_本文:_
────────────────────
「イスラエルとの平和条約破棄」=新政権主導へ意欲―エジプト・ムスリム同胞団

とりあえずどうまとめたらいいのか分からないので読んだ順

http://headlines.yahoo.co.jp/hl?a=20110203-00000017-jij-int
 【カイロ時事】エジプト最大のイスラム原理主義勢力、ムスリム同胞団の最高幹部の一人でカイロ大学教授のラシャド・バイユーミ氏は2日までに、ムバラク大統領退陣後の政権で主導権を握ることに強い意欲を示し、エジプトが1979年にイスラエルと締結した平和条約を破棄するほか、米国の援助拒否、シャリア(イスラム法)導入など、政策の抜本的修正を目指す意向を表明した。バイユーミ氏は同胞団内で最高指導者に次ぐ幹部3人の1人。時事通信のインタビューに対し、同胞団の一致した見解として明らかにした。
────────────────────
_課題 1:_ ムスリム同胞団に関する記事で、バイユーミ氏が抜本的修正として目指すと述べた政策をすべて挙げてください。
_課題 2:_
次の(a)〜(c)がムスリム同胞団に関する記事の内容と合っているかを判断し、それぞれ「はい」か「いいえ」で答えてください。判断の根拠となる本文の語句もそのまま引用してください。
(a) バイユーミ氏はカイロ大学の教授である。
(b) エジプトがイスラエルと平和条約を結んだのは1989年である。
(c) バイユーミ氏は同胞団の最高指導者である。
次に続くリストは、本文とは別の資料です。
────────────────────
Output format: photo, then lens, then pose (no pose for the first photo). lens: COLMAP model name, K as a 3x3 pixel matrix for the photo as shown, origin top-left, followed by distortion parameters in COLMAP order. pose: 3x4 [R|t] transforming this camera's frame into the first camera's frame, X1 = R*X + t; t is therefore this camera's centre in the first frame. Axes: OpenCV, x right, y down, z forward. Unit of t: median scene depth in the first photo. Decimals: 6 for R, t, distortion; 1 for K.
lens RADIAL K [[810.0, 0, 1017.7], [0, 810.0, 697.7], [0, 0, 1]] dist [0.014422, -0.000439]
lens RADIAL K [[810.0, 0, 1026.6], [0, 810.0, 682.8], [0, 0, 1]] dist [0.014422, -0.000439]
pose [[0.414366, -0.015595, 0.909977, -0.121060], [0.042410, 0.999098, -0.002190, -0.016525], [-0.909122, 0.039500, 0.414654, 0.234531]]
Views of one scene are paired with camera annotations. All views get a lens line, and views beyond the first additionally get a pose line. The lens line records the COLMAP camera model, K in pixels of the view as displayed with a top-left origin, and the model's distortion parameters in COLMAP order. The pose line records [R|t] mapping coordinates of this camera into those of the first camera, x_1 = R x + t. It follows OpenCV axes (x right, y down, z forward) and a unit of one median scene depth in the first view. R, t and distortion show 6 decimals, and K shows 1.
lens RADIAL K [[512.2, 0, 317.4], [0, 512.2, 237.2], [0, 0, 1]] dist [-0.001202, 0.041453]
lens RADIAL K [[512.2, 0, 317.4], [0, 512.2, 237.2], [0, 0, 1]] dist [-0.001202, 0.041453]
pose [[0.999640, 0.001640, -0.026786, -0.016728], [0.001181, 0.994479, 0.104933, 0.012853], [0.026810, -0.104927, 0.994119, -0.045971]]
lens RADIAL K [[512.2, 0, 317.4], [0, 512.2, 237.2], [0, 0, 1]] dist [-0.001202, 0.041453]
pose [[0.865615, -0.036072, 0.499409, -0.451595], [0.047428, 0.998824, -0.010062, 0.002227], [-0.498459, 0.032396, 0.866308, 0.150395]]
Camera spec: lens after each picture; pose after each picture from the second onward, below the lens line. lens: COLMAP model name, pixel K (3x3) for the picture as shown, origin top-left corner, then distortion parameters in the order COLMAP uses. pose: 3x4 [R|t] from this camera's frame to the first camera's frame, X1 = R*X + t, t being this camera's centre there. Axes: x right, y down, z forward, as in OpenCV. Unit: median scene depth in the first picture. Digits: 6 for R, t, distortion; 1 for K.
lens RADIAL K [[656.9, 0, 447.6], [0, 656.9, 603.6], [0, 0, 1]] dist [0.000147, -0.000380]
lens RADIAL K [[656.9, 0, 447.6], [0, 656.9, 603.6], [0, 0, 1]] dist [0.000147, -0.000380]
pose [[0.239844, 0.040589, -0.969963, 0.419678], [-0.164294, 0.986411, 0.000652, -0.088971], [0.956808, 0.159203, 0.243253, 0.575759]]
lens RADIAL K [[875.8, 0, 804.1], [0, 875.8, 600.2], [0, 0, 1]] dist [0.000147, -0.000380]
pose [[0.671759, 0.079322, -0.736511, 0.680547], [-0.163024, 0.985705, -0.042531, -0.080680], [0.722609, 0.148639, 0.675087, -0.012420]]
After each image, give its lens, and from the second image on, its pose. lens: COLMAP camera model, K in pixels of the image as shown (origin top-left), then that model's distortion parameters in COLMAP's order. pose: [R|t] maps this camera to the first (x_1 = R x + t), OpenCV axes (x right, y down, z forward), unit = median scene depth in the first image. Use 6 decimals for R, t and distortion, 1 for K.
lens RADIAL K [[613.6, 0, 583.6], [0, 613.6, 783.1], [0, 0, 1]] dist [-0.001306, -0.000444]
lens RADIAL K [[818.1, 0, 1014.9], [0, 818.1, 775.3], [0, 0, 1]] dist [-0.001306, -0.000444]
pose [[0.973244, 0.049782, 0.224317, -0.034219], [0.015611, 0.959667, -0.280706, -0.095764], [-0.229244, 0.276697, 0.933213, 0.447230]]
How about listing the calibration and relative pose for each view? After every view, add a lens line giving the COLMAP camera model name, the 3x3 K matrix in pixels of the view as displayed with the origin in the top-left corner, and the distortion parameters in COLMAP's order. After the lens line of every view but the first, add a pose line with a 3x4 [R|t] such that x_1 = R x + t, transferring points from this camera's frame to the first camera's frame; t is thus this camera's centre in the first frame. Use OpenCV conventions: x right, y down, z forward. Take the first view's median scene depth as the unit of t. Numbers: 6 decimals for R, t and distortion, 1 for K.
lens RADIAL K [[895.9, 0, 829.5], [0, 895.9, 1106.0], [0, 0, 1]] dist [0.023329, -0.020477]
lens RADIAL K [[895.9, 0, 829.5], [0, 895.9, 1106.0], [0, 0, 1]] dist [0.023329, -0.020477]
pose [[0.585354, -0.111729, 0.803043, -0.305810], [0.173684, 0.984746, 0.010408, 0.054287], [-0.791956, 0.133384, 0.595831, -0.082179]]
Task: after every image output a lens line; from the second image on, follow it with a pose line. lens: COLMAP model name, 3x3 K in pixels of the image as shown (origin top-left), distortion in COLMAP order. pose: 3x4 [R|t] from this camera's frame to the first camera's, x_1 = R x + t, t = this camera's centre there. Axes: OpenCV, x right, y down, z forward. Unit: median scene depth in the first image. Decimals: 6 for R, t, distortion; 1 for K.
────────────────────
_解答 1:_
・イスラエルとの平和条約の破棄
・米国の援助拒否
・シャリア(イスラム法)導入

_解答 2:_
(a) はい。「カイロ大学教授のラシャド・バイユーミ氏」
(b) いいえ。「1979年にイスラエルと締結した平和条約」
(c) いいえ。「最高指導者に次ぐ幹部3人の1人」